Martin Pistorius był uwięziony we własnym ciele od 12 roku życia. Wszyscy wokół myśleli, że jest nieświadomy, nic nie widzi ani nie słyszy. Jednak Martin w końcu był w stanie powiedzieć, co naprawdę się wydarzyło. Kiedy próbujesz wyobrazić sobie siebie na jego miejscu, czujesz się nieswojo.

Martin wszystko widział, słyszał i rozumiał, ale nie mógł dać na to żadnego sygnału. Nie mógł mówić ani się ruszać. Teraz kiedy patrzysz na Martina, trudno sobie wyobrazić, przez co musiał przejść.

Miał 12 lat i był całkowicie zdrowy.

Martin dorastał w Afryce Południowej. Pewnego dnia wrócił do domu ze szkoły i skarżył się na złe samopoczucie.

Z czasem jego stan zdrowia zaczął się pogarszać: tracił zdolność mówienia, jego mięśnie słabły i nie mógł się ruszać.

Lekarze postawili diagnozę i oznajmili, że to nowa choroba zwyrodnieniowa. Powiedzieli rodzicom, że Martin całkowicie stracił kontakt ze światem zewnętrznym i nie rozumie, co się wokół niego dzieje.

Jednak mylili się!

Martin mówi, że był świadomy przez wiele lat, ale nikt o tym nie wiedział.

Tak dziś wygląda Martin. Potrafi rozmawiać za pośrednictwem komputera, który czyta na głos to, co pisze Martin.

Mówi, że widział i słyszał wiele rzeczy, ale nikt nie zauważał go tak, jakby był duchem. Pewnego dnia usłyszał, jak jego matka w przypływie rozpaczy mówi, że byłoby lepiej, gdyby umarł.

„Nie miałam pojęcia, że ​​wszystko słyszał. Przepraszam, że to powiedziałam! ” - mówi z bólem matka Martina.

Martin mówi, że to boli, ale zrozumiał, dlaczego jego matka to powiedziała. Wiedział, że myślała, że ​​jest złą matką, która nie może tego dłużej znieść. Było to dla niego bardzo trudne, ponieważ nie mógł powiedzieć, że jest dobrą matką i zrobiła wszystko dobrze.

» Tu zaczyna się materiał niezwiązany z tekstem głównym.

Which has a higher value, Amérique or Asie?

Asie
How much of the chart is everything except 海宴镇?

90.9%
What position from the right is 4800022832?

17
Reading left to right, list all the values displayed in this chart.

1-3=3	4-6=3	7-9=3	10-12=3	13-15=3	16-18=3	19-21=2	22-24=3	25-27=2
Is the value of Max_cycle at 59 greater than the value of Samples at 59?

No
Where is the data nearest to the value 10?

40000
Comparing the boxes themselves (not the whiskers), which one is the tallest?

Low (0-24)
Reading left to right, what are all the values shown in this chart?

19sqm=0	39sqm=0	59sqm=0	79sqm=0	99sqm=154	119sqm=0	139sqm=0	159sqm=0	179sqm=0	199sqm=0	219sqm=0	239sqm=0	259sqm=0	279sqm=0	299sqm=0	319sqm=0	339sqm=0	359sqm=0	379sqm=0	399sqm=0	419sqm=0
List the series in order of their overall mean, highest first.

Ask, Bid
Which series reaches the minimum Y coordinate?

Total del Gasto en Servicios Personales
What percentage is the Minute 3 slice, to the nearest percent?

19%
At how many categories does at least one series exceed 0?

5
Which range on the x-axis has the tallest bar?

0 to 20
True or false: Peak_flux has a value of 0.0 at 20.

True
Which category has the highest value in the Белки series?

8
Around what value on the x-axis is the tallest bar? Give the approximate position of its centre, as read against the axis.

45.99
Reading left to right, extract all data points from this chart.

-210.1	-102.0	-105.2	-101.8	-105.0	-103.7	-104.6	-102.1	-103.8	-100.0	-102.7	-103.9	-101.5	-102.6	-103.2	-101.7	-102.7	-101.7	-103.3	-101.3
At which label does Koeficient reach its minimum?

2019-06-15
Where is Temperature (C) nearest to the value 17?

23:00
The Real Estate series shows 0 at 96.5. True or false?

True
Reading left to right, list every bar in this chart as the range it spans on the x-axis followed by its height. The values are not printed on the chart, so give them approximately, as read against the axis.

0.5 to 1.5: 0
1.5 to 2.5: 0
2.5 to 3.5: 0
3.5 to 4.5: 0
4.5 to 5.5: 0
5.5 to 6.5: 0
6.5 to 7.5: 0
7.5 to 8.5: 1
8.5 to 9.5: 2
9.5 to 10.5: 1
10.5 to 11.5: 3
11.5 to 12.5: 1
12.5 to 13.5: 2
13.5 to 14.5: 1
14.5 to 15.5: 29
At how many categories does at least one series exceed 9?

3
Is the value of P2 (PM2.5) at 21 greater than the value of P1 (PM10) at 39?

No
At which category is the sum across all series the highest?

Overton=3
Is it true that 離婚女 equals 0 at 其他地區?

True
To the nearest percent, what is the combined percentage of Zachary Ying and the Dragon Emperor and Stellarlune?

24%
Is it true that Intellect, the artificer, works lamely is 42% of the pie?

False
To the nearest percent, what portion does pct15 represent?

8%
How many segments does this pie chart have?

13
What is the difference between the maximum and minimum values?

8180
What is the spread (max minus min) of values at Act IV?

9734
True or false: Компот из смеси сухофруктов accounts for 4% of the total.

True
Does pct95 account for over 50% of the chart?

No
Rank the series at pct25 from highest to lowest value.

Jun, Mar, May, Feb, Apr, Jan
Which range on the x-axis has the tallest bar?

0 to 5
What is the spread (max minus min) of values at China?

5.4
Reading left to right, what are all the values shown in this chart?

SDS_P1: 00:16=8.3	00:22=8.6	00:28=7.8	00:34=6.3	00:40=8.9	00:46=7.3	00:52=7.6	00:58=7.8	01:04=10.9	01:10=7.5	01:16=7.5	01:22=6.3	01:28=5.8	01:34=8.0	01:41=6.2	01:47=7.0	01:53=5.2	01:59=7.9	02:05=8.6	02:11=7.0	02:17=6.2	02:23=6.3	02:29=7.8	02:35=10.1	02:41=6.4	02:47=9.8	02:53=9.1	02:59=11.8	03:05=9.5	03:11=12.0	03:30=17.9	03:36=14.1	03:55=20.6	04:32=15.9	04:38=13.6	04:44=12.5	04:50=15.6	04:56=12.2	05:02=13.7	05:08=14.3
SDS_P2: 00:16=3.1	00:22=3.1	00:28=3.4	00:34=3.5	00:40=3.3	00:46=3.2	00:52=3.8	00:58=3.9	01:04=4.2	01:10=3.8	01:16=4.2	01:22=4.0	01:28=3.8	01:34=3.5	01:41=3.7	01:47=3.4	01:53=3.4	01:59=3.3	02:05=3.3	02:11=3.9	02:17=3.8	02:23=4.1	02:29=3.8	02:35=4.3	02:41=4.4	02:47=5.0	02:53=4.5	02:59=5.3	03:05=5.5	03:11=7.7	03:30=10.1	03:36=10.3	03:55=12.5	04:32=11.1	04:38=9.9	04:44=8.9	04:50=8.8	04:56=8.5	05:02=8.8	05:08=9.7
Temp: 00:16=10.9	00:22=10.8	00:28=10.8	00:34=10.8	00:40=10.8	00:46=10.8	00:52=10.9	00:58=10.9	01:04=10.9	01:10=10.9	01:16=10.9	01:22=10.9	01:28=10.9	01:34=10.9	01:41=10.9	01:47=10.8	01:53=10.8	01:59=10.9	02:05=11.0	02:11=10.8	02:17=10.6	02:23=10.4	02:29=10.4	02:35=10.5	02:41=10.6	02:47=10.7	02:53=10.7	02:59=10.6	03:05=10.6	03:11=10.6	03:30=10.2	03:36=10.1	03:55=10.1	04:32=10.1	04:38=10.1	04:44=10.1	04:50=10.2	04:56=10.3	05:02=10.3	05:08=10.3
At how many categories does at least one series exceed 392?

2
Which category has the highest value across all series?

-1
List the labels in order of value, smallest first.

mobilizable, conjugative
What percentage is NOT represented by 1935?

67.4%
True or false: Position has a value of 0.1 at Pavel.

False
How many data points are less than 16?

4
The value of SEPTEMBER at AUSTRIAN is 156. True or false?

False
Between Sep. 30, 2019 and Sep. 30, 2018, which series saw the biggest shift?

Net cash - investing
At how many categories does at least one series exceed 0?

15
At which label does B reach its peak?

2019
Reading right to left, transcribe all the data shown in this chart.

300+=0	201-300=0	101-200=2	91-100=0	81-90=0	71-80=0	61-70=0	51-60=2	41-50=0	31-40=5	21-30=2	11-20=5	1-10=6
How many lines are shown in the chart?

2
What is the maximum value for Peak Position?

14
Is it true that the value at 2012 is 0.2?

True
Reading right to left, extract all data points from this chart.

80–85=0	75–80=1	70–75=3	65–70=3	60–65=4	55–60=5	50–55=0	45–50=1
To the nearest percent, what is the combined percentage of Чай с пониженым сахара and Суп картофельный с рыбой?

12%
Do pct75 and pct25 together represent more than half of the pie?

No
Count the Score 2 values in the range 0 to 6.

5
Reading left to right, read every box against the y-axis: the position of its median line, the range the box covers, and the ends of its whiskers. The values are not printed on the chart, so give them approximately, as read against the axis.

Martin mieszkał w domu z rodzicami, ale był okresowo zabierany do ośrodków medycznych, gdzie czasami nawet z niego żartowano. Jednak według Martina było więcej dobrych lekarzy niż złych. Jak ten, który dostrzegł błysk życia w jego oczach. Zrozumiał, że świadomość Martina jest obecna, że pacjent wszystko zrozumie i doskonale wie, co się wokół niego dzieje.

Martin stopniowo nauczył się komunikować. Podjął tytaniczny wysiłek i był w stanie kontrolować swoje ciało. Ukończył college, uzyskał prawo jazdy i teraz jeździ specjalnie przystosowanym samochodem.

W 2008 roku poznał przyjaciółkę swojej siostry, Joan. W 2009 roku pobrali się.

Martin zachęca wszystkich do traktowania siebie nawzajem z życzliwością, szacunkiem i współczuciem. Nigdy nie można lekceważyć potęgi rozumu, wagi miłości i wiary. Nie możesz przestać marzyć.

Warto posłuchać jego słów, a historia jego życia inspiruje nas, by nie poddawać się bez względu na wszystko!